**WORK REQUIRED**
What you return should match the data word for word, minus the images.

= = = = =

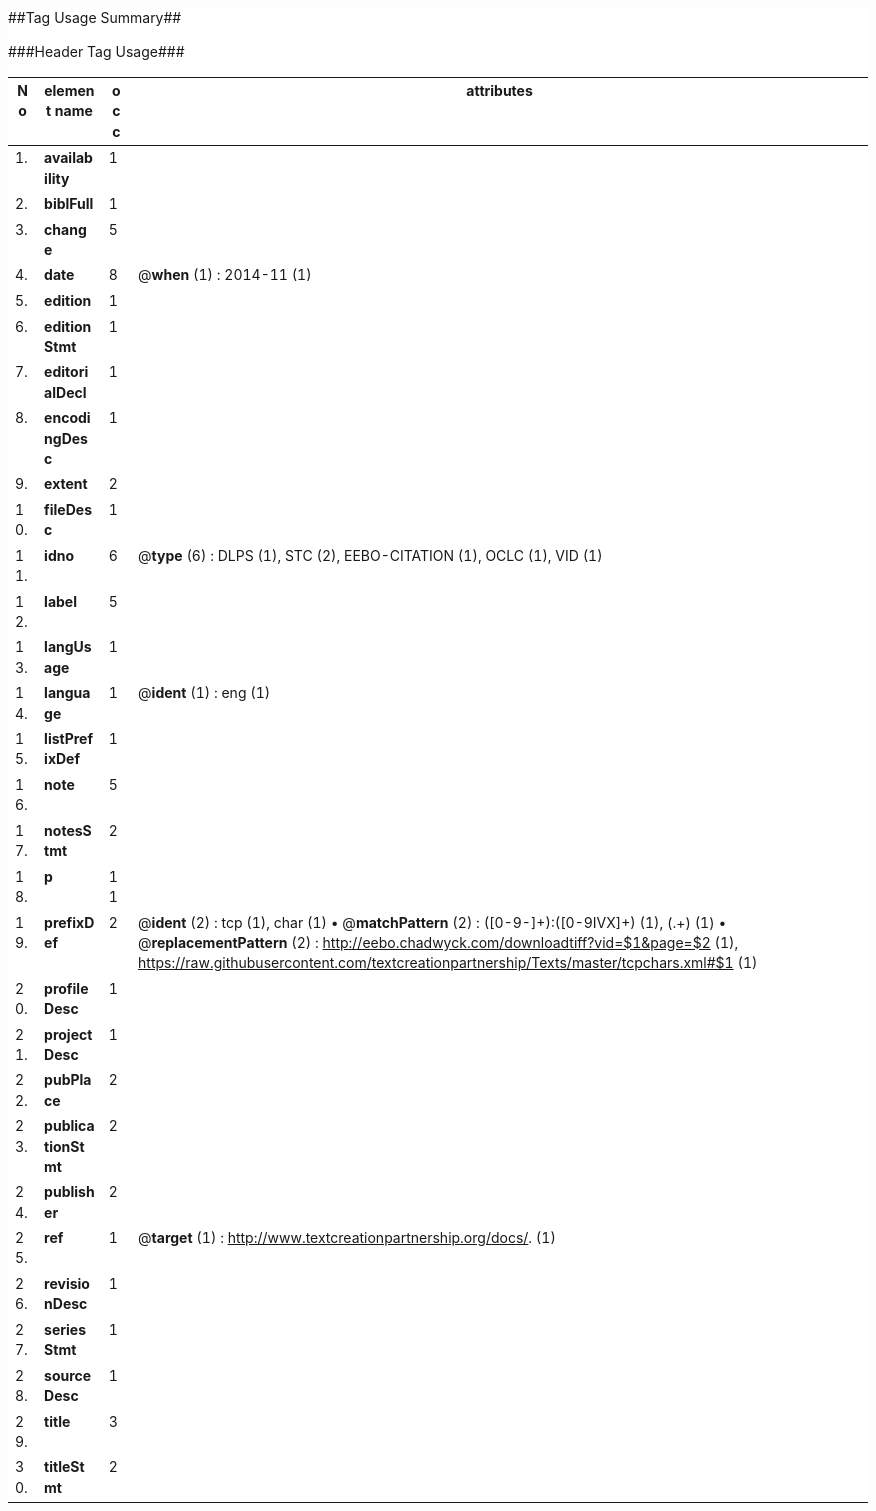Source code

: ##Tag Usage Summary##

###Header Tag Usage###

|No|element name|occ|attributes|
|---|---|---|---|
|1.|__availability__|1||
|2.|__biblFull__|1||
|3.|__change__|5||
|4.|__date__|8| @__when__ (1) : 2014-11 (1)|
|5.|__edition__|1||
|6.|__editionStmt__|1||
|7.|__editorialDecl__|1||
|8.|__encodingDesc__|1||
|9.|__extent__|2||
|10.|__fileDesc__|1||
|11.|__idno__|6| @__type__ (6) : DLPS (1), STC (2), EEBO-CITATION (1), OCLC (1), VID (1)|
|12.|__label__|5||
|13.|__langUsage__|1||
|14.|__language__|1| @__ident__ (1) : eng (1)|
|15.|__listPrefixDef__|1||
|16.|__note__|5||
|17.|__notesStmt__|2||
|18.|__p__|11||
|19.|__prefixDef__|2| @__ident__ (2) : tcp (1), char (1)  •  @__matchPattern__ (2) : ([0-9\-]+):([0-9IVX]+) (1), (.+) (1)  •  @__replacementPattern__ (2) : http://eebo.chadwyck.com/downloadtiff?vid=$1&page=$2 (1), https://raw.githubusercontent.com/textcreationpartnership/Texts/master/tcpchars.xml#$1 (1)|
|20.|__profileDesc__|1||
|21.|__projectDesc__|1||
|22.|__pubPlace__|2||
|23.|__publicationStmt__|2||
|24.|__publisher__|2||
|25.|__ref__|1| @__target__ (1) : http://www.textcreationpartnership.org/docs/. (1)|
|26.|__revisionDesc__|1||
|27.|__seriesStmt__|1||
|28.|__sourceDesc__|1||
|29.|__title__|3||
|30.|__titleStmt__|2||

= = = = =

**RESULT OF THE EXERCISE**
Source code

: ##Tag Usage Summary##

###Header Tag Usage###

|No|element name|occ|attributes|
|---|---|---|---|
|1.|__availability__|1||
|2.|__biblFull__|1||
|3.|__change__|5||
|4.|__date__|8| @__when__ (1) : 2014-11 (1)|
|5.|__edition__|1||
|6.|__editionStmt__|1||
|7.|__editorialDecl__|1||
|8.|__encodingDesc__|1||
|9.|__extent__|2||
|10.|__fileDesc__|1||
|11.|__idno__|6| @__type__ (6) : DLPS (1), STC (2), EEBO-CITATION (1), OCLC (1), VID (1)|
|12.|__label__|5||
|13.|__langUsage__|1||
|14.|__language__|1| @__ident__ (1) : eng (1)|
|15.|__listPrefixDef__|1||
|16.|__note__|5||
|17.|__notesStmt__|2||
|18.|__p__|11||
|19.|__prefixDef__|2| @__ident__ (2) : tcp (1), char (1)  •  @__matchPattern__ (2) : ([0-9\-]+):([0-9IVX]+) (1), (.+) (1)  •  @__replacementPattern__ (2) : http://eebo.chadwyck.com/downloadtiff?vid=$1&page=$2 (1), https://raw.githubusercontent.com/textcreationpartnership/Texts/master/tcpchars.xml#$1 (1)|
|20.|__profileDesc__|1||
|21.|__projectDesc__|1||
|22.|__pubPlace__|2||
|23.|__publicationStmt__|2||
|24.|__publisher__|2||
|25.|__ref__|1| @__target__ (1) : http://www.textcreationpartnership.org/docs/. (1)|
|26.|__revisionDesc__|1||
|27.|__seriesStmt__|1||
|28.|__sourceDesc__|1||
|29.|__title__|3||
|30.|__titleStmt__|2||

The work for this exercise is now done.